• DESCRIPTION OF THE TASK:
Check every line of the data and copy the ones where "front" appears.

• DATA TO USE:
● ● ● ●

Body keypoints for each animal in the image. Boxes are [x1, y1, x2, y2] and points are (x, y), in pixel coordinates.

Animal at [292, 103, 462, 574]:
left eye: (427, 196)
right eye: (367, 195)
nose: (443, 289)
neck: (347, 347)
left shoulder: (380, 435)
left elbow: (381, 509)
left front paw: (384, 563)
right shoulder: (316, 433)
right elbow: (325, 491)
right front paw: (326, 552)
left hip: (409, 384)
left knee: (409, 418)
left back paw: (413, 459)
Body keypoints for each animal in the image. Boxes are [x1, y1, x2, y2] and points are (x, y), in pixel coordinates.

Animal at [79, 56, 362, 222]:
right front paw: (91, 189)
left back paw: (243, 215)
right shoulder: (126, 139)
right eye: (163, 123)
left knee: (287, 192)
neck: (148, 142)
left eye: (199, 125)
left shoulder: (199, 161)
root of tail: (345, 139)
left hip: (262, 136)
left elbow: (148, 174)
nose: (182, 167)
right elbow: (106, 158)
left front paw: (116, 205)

● ● ● ●

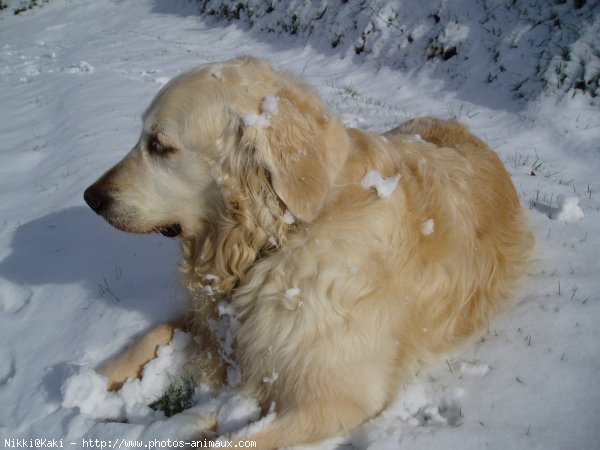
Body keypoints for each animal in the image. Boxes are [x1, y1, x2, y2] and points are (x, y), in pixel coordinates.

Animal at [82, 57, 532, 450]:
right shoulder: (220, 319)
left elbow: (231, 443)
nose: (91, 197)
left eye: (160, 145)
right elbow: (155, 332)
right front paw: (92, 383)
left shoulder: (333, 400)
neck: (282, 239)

● ● ● ●

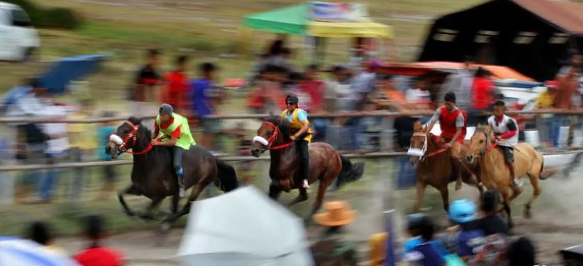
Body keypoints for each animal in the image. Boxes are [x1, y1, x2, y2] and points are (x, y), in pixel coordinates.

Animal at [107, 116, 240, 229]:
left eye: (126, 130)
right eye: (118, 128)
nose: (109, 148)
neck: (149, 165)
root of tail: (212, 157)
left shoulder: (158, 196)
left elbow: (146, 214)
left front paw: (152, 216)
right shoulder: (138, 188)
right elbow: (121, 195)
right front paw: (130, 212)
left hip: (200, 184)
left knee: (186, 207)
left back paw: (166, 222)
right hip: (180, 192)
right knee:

● ● ● ●

• PROBLEM SOLUTION:
left front paw: (384, 563)
right front paw: (326, 552)
right front paw: (91, 189)
left front paw: (116, 205)
right front paw: (92, 383)
left front paw: (152, 216)
right front paw: (130, 212)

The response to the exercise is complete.